I have great respect for De Bono and he has a knack of capturing some interesting ideas, but I'm afraid his writing style seems dedicated to either burying them or fending off readers to the point that they give up trying to identify them.
As a result I feel compelled to speak more of the failings of the book than the ideas it may contain.
The book is undoubtedly far too long. A properly edited book of 20% the length would make a much better read. Let me suggest some improvements:-
The current book is terminally repetitive. Sometimes De Bono acknowledges the repetition and it is used mistakenly to reinforce a point, but often the repetition seems totally unplanned. It's as if De Bono spilled a briefcase full of draft copies on the way to the publisher, haphazardly scoped them up and this became the book. I genuinely found myself checking that page numbers had not been duplicated.
There's a sense of De Bono's frustration that pervades the book. There are endless references to the successes, often repeated of course, with claims of real change achieved, and yet a constant sense that he feels the ideas have not been fully appreciated and adopted.

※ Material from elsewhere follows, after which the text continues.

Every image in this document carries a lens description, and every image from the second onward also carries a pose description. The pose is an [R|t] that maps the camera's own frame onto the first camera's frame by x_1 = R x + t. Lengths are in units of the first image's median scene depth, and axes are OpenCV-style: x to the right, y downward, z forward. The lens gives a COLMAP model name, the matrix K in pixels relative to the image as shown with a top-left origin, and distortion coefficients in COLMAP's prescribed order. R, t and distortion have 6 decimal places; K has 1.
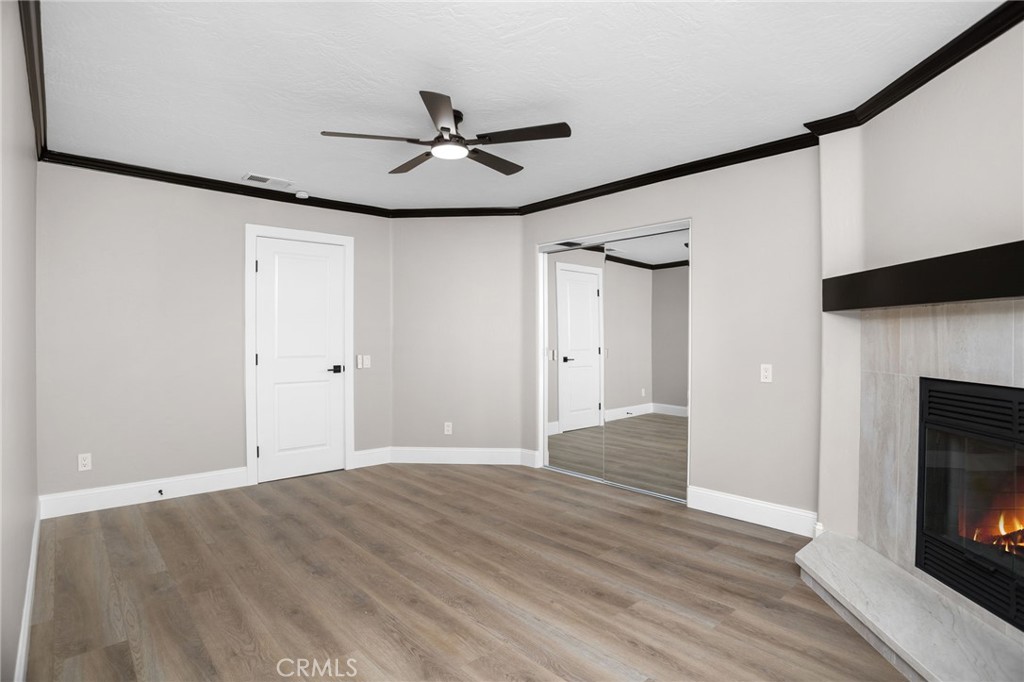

There are interminable references to his other books, and if you've read those then the regurgitation of those books here must multiply the sense of repetition many fold. Indeed it's not until page 175 that there's the bold claim that an idea is being described here for the first time! The idea, `Septines' spans just over three pages and is unremarkable, but for it then leading directly to an assault on the British Awards and Honours System which it seems has seen fit to award sports personalities, but not Mr De Bono.
Along with a sense of De Bono selling his other wares, both books and training courses, the result is far from satisfying.
This is a great shame. The final chapters do feel like a cry of help from someone who feels they have been carrying the torch of change alone for too long, despite numerous examples in the book where people appear to have adopted the ideas.
Amongst all of this I did find myself scribbling notes, particularly of some of the examples of results achieved when the described tools have been put to use. There is some good stuff in here if you've the strength to find it.
If only someone could have wrested the manuscript from De Bono's hand to wield a red pen and carve out from the draft the key points in a coherent structure, I'm sure this would be a better book and one that might be much more effective at soliciting the support that De Bono seems to be in search of.
If you've not already read his other books then perhaps this is a book to browse from the library rather than one worth adding to your reference collection.